• **PROBLEM REQUIREMENTS**: In your reply, print every line of the listing exactly and omit all images.

• **DATA BELOW**:
-------

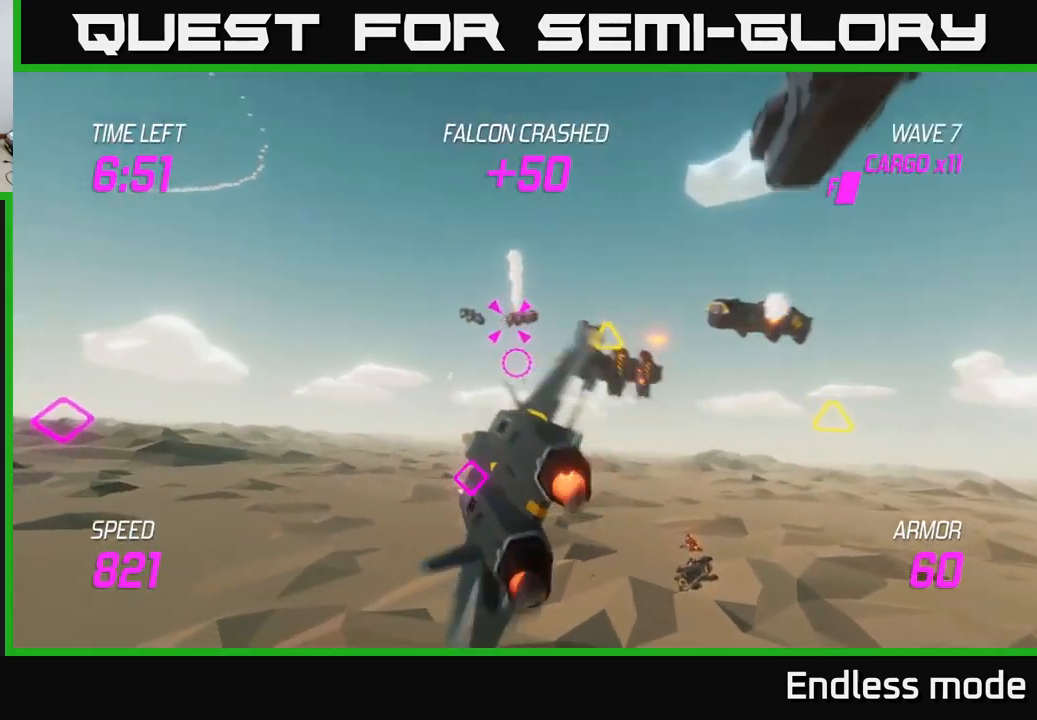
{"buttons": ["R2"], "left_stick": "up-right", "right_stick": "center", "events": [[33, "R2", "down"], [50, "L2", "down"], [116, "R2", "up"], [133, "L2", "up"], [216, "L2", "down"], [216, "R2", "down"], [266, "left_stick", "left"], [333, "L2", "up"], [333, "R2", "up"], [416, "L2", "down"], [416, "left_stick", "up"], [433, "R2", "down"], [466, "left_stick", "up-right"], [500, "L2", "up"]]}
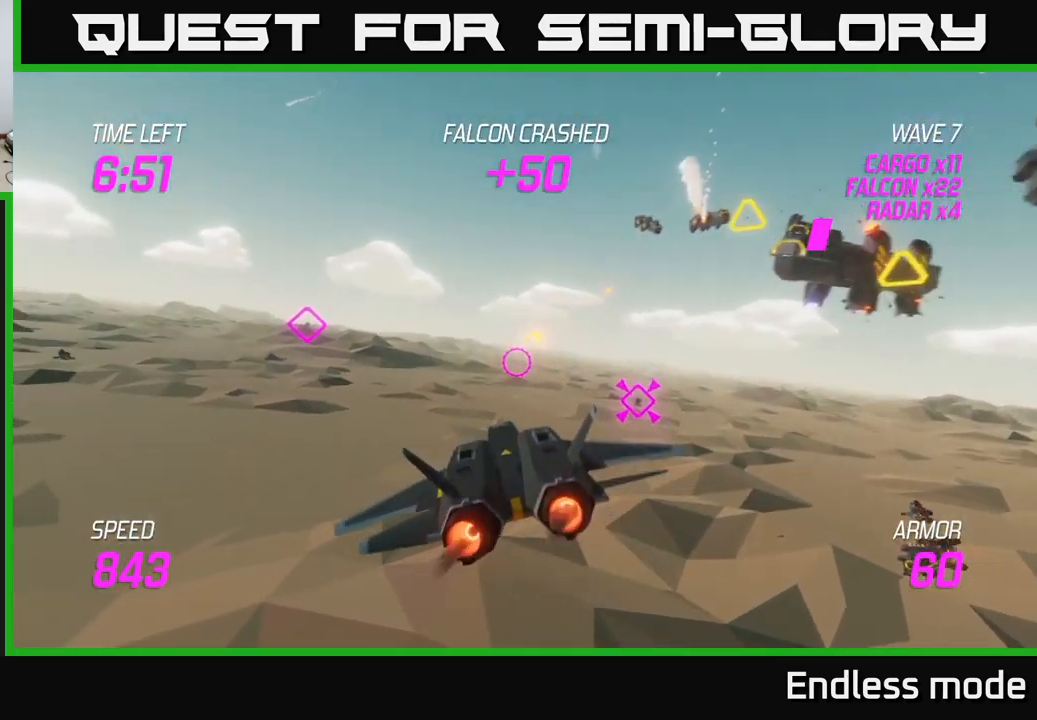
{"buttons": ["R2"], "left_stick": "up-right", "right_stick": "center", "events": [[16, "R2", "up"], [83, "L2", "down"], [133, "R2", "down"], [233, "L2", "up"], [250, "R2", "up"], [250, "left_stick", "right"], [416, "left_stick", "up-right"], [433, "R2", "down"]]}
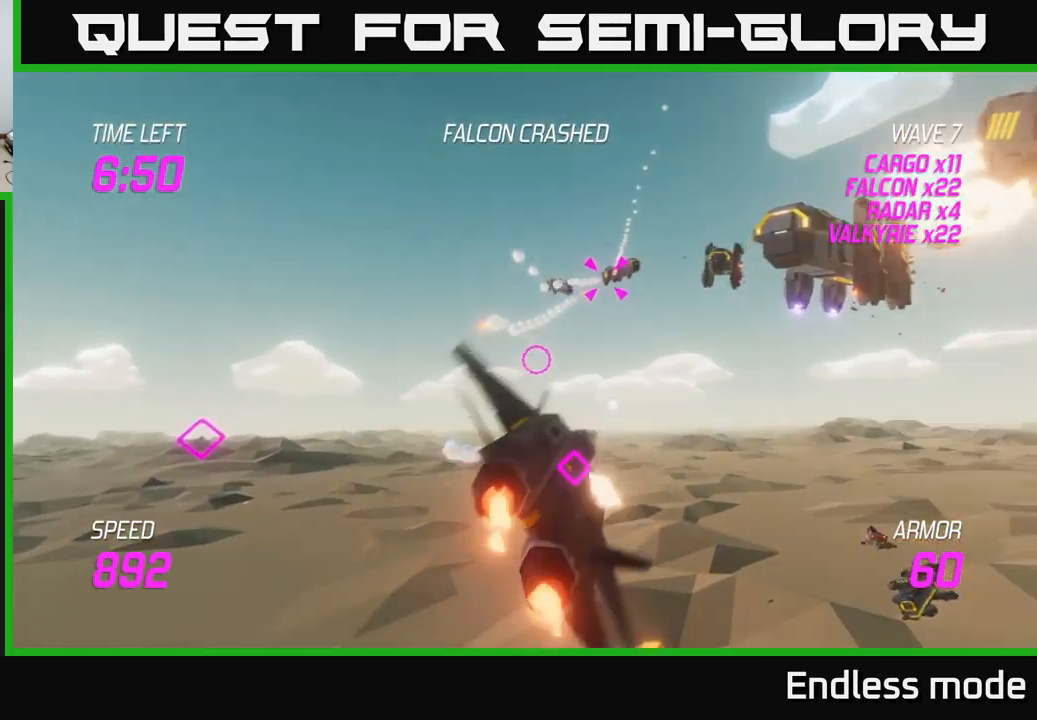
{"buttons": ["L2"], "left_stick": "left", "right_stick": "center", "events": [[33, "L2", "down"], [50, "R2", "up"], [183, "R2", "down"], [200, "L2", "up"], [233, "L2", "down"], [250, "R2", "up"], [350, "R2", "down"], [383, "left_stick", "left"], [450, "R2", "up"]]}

-------

• **RESPONSE FOR THIS EXERCISE**:
{"buttons": ["R2"], "left_stick": "up-right", "right_stick": "center", "events": [[33, "R2", "down"], [50, "L2", "down"], [116, "R2", "up"], [133, "L2", "up"], [216, "L2", "down"], [216, "R2", "down"], [266, "left_stick", "left"], [333, "L2", "up"], [333, "R2", "up"], [416, "L2", "down"], [416, "left_stick", "up"], [433, "R2", "down"], [466, "left_stick", "up-right"], [500, "L2", "up"]]}
{"buttons": ["R2"], "left_stick": "up-right", "right_stick": "center", "events": [[16, "R2", "up"], [83, "L2", "down"], [133, "R2", "down"], [233, "L2", "up"], [250, "R2", "up"], [250, "left_stick", "right"], [416, "left_stick", "up-right"], [433, "R2", "down"]]}
{"buttons": ["L2"], "left_stick": "left", "right_stick": "center", "events": [[33, "L2", "down"], [50, "R2", "up"], [183, "R2", "down"], [200, "L2", "up"], [233, "L2", "down"], [250, "R2", "up"], [350, "R2", "down"], [383, "left_stick", "left"], [450, "R2", "up"]]}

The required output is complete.